Stillgelegte Töchter belasten das Ergebnis:
Also behauptet sich im Distributionsmarkt
Der Also-Konzern konnte 2008 zwar beim Umsatz zulegen, musste aber beim Ergebnis nach Steuern einen Verlust von 7,5 Millionen Euro verbuchen. Hauptursache waren stillgelegte Tochtergesellschaften. Dagegen entwickelten sich die Distributionsumsätze in Deutschland und der Schweiz mit 2,1 Milliarden Euro positiv.
Die stillgelegten Tochtergesellschaften in Schweden und Polen haben sich im zurückliegenden Geschäftsjahr 2008 negativ auf das Ergebnis des Also-Konzerns niedergeschlagen. Sie drückten das Ergebnis auf umgerechnet minus 23 Millionen Euro. Insgesamt weist der Konzern – nach einem Umsatzzuwachs von etwa fünf Prozent auf rund 3,3 Milliarden Euro – einen Verlust nach Steuern von 7,5 Millionen Euro aus. Laut Verwaltungsratspräsident Thomas C. Weissmann werde deshalb die Generalversammlung vorschlagen, für das Geschäftsjahr 2008 auf eine Dividendenzahlung zu verzichten.

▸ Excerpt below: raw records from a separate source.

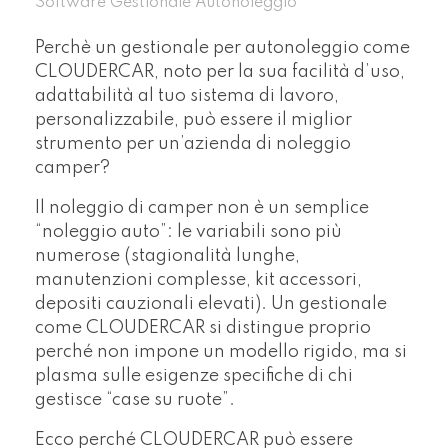
Software Gestionale Autonoleggio
Perchè un gestionale per autonoleggio come
CLOUDERCAR, noto per la sua facilità d’uso,
adattabilità al tuo sistema di lavoro,
personalizzabile, può essere il miglior
strumento per un’azienda di noleggio
camper?
Il noleggio di camper non è un semplice
“noleggio auto”: le variabili sono più
numerose (stagionalità lunghe,
manutenzioni complesse, kit accessori,
depositi cauzionali elevati). Un gestionale
come CLOUDERCAR si distingue proprio
perché non impone un modello rigido, ma si
plasma sulle esigenze specifiche di chi
gestisce “case su ruote”.
Ecco perché CLOUDERCAR può essere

Trotz »äußerst schwierigem Umfeld« hat Also mit seinen Distributionstöchtern in der Schweiz, in Finnland und den baltischen Staaten die Marktposition weiter gefestigt. In Deutschland und Norwegen hätte der Grossist, so Weissmann, weitere Marktanteile gewinnen können. Bezeichnend sei aber, dass trotz deutlich höherer Absatzzahlen wertmäßig kaum Wachstum verzeichnet wurde. Das ist »eine Folge des verschärften Preiskampfes und der reduzierten Bruttomarge «. In der Region Schweiz und Deutschland konnte der Konzern immerhin ein Umsatzplus von zwölf Prozent auf knapp 2,1 Milliarden Euro verbuchen. Allerdings liege der Betriebsgewinn aufgrund des verschärften Wettbewerbs leicht unter Vorjahreswert, wobei die deutsche Tochter bei einem zweistelligen Umsatzplus einen Betriebsgewinn auf Vorjahresniveau auswies.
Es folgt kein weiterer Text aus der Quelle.